Suspension rate a disgrace

A minor decrease in school suspensions in the last year is nothing to crow about, the Green Party says.

"The Government shouldn't be celebrating the fact that almost 5,000 kids were suspended last year," Green Education Spokesperson Metiria Turei said. "Rather, these figures indicate that the Education Ministry is still allowing far too many of our troubled young people to be kicked out of school for spurious reasons.

"Schools are under-resourced and unable to provide adequate behavioural measures to keep kids in schools. As a result, too many students are suspended for ridiculous reasons utterly irrelevant to education, such as uniform infringements and haircuts.
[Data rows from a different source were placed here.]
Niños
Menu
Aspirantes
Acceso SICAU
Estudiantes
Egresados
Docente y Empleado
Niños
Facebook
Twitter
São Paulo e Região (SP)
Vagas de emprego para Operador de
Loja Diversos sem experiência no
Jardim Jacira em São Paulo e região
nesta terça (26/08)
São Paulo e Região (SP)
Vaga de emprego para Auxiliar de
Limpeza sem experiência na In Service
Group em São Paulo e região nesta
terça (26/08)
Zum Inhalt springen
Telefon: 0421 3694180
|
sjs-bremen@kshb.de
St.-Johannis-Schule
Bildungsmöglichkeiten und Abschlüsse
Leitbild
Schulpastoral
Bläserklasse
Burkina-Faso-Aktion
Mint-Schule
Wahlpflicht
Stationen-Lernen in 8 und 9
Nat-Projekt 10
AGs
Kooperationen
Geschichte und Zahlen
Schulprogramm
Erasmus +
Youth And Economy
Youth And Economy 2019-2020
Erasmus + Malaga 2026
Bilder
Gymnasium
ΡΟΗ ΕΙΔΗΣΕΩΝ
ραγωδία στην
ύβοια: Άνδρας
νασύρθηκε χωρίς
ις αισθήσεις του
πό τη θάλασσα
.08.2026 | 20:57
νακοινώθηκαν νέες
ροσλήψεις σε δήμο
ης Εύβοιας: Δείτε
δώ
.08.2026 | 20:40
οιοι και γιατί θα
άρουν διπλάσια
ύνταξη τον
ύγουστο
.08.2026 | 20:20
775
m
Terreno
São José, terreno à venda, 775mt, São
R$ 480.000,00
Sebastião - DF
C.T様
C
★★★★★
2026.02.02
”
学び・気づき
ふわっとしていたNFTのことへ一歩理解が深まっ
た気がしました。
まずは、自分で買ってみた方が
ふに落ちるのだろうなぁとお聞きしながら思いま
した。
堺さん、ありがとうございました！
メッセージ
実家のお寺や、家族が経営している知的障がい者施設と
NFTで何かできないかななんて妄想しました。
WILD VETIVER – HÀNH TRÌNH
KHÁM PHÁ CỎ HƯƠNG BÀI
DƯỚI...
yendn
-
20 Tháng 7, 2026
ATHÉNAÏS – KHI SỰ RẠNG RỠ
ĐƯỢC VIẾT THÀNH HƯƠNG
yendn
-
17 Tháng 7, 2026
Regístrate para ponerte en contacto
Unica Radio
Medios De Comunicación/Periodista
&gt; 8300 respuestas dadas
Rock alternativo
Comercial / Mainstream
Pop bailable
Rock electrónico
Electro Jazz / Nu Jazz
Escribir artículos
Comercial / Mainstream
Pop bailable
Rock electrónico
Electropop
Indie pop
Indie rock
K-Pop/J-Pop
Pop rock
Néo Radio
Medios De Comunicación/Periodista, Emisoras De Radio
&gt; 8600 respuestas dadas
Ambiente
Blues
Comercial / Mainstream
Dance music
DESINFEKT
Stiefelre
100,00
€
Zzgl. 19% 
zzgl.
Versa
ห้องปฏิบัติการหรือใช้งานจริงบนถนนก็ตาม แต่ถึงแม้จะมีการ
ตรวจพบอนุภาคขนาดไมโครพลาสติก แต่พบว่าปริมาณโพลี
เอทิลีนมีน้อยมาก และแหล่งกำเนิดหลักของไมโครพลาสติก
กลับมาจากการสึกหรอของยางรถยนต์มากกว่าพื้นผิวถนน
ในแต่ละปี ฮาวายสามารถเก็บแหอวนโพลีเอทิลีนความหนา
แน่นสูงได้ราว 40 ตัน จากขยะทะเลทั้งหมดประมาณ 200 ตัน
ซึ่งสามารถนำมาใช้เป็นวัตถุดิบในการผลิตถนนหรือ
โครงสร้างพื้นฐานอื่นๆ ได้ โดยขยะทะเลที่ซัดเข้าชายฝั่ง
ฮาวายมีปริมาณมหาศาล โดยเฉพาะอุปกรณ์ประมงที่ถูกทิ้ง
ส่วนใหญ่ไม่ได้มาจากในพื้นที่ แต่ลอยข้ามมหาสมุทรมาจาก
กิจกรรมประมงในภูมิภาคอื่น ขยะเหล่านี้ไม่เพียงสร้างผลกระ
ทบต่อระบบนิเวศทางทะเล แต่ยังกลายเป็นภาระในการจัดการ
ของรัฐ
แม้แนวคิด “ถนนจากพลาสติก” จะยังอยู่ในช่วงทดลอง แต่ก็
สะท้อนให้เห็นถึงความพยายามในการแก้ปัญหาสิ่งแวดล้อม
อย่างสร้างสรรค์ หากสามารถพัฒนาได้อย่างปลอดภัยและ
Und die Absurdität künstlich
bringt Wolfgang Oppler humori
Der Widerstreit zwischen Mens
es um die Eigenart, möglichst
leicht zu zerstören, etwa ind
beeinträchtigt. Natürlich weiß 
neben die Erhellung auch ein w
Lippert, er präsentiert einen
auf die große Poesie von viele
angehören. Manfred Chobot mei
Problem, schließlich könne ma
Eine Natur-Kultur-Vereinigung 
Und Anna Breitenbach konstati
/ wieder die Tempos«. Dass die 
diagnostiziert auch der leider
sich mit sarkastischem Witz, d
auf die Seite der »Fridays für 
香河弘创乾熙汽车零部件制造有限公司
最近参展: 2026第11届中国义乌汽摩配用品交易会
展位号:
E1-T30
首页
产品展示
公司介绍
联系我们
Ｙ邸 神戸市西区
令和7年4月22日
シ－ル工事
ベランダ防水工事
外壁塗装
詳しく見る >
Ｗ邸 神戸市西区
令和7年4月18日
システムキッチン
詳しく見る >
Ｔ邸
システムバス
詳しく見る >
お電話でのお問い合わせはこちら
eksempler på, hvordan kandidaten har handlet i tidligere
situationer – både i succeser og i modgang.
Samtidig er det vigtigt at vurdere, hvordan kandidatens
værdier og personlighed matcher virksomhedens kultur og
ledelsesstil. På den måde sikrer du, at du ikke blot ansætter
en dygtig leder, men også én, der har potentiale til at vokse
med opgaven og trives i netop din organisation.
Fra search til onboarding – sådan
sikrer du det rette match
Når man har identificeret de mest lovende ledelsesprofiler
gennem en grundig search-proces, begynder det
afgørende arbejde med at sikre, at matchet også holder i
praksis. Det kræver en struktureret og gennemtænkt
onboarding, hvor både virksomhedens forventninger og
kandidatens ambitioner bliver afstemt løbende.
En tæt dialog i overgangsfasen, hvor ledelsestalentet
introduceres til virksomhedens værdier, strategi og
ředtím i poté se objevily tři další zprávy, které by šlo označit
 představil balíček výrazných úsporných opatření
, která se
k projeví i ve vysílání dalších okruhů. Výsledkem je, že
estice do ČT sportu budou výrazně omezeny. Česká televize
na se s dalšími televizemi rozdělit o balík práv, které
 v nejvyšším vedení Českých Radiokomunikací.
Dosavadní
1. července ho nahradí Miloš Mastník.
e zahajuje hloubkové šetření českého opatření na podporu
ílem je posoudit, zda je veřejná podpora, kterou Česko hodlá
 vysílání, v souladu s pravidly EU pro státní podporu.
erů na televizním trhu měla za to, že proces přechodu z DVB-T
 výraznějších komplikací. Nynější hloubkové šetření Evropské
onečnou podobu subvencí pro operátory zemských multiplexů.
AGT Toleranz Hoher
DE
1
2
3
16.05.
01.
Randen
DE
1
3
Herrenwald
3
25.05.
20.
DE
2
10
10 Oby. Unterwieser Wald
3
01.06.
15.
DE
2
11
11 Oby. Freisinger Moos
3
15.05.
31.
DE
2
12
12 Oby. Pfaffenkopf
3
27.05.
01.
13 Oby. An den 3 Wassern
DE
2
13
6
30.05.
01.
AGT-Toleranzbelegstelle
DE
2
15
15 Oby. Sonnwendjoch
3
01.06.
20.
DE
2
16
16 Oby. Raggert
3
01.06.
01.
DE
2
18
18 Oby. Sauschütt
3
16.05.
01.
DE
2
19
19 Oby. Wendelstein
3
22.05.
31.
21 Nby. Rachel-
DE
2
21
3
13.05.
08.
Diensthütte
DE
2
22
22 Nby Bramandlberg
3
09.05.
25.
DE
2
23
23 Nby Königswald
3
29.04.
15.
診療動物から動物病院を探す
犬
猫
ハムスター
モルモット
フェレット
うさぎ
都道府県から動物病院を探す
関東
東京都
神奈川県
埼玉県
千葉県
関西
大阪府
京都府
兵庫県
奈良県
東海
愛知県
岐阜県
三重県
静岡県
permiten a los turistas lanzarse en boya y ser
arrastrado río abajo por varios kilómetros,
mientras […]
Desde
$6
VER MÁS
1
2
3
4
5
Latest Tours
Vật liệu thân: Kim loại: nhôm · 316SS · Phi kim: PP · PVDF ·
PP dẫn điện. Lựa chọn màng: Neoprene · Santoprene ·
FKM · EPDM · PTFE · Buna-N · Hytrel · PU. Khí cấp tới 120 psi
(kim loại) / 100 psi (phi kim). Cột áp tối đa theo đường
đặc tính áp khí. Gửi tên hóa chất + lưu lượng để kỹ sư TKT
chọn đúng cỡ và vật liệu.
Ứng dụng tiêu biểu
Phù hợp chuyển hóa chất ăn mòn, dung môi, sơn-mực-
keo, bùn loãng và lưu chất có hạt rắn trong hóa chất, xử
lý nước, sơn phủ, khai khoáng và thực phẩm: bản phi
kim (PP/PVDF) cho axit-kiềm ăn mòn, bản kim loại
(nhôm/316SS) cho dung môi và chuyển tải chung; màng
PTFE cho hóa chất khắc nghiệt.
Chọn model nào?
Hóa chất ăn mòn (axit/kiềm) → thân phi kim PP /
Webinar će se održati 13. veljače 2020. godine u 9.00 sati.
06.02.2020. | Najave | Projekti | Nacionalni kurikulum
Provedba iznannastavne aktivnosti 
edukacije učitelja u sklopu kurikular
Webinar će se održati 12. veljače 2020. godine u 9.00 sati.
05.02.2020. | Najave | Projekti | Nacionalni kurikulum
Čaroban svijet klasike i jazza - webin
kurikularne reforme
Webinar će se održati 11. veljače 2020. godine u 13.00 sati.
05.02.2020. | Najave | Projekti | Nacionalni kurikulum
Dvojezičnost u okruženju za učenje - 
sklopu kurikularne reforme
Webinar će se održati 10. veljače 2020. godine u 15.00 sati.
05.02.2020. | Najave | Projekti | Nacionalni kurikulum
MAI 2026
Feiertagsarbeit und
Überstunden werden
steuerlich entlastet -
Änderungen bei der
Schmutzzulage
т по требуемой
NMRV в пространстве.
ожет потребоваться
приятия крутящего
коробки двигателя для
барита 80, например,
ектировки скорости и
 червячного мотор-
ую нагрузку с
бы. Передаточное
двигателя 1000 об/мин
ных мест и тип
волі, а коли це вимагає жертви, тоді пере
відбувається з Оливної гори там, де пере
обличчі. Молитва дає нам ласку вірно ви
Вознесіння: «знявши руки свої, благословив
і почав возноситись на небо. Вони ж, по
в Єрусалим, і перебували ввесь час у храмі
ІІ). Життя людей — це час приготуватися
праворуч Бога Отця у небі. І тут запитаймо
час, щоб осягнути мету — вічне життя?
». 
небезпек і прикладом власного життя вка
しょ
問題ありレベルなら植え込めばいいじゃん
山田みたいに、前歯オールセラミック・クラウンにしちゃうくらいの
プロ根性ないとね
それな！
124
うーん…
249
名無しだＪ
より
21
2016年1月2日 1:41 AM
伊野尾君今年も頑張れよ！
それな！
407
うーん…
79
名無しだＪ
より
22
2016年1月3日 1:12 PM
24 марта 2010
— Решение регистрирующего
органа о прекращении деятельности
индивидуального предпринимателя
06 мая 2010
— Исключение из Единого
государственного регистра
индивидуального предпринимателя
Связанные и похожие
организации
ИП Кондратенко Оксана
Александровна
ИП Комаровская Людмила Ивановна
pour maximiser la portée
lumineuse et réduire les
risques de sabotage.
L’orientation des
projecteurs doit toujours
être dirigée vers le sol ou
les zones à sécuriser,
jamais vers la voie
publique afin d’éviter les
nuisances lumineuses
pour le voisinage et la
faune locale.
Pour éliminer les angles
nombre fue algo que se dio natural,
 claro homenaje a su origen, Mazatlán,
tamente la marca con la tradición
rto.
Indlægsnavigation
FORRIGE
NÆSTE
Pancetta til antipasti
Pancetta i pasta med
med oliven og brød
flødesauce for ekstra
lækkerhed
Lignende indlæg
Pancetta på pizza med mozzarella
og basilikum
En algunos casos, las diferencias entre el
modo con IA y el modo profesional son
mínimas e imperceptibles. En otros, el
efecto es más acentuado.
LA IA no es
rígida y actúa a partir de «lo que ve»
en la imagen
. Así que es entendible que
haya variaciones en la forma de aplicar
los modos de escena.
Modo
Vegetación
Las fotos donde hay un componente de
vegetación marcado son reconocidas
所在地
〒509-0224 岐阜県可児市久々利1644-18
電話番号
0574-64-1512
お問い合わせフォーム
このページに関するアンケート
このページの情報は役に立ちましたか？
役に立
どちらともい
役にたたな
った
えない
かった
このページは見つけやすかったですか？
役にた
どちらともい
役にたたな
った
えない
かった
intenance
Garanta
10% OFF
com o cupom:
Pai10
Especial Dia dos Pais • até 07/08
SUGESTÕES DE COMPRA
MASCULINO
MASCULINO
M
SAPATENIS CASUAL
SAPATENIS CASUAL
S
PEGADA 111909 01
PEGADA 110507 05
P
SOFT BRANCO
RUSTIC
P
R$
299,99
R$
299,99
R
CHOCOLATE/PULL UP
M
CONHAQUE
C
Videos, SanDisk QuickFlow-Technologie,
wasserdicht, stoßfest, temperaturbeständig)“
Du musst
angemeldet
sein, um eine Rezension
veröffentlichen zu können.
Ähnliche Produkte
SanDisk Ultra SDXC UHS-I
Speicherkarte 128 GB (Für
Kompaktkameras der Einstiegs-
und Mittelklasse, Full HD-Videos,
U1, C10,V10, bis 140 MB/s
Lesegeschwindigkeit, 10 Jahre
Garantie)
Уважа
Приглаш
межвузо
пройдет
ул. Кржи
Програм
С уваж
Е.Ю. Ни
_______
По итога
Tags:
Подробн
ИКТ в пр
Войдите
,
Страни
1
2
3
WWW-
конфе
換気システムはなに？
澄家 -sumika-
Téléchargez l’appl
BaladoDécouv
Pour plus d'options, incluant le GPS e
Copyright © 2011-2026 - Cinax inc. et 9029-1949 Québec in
"Young people suspended and excluded from school are left isolated, angry and vulnerable to negative social influences. Everyone agrees they should be kept within a supportive and structured education system wherever possible. This rate of suspensions is a disgrace for all of us."

Suspensions were often unjustly imposed without a proper process, as required by the Education Act 1989, Mrs Turei said.

"The Ministry is failing to ensure that schools are operating in accordance with the principles of natural justice when they suspend kids, meaning that kids are unjustly suspended and parents have nowhere to go to get their young person back into school."

Mrs Turei has a Private Member's Bill in the ballot which would establish a School Review Authority to which parents, young people, teachers and schools could have decisions about suspensions, stand downs and exclusions reviewed, and which could make binding decisions.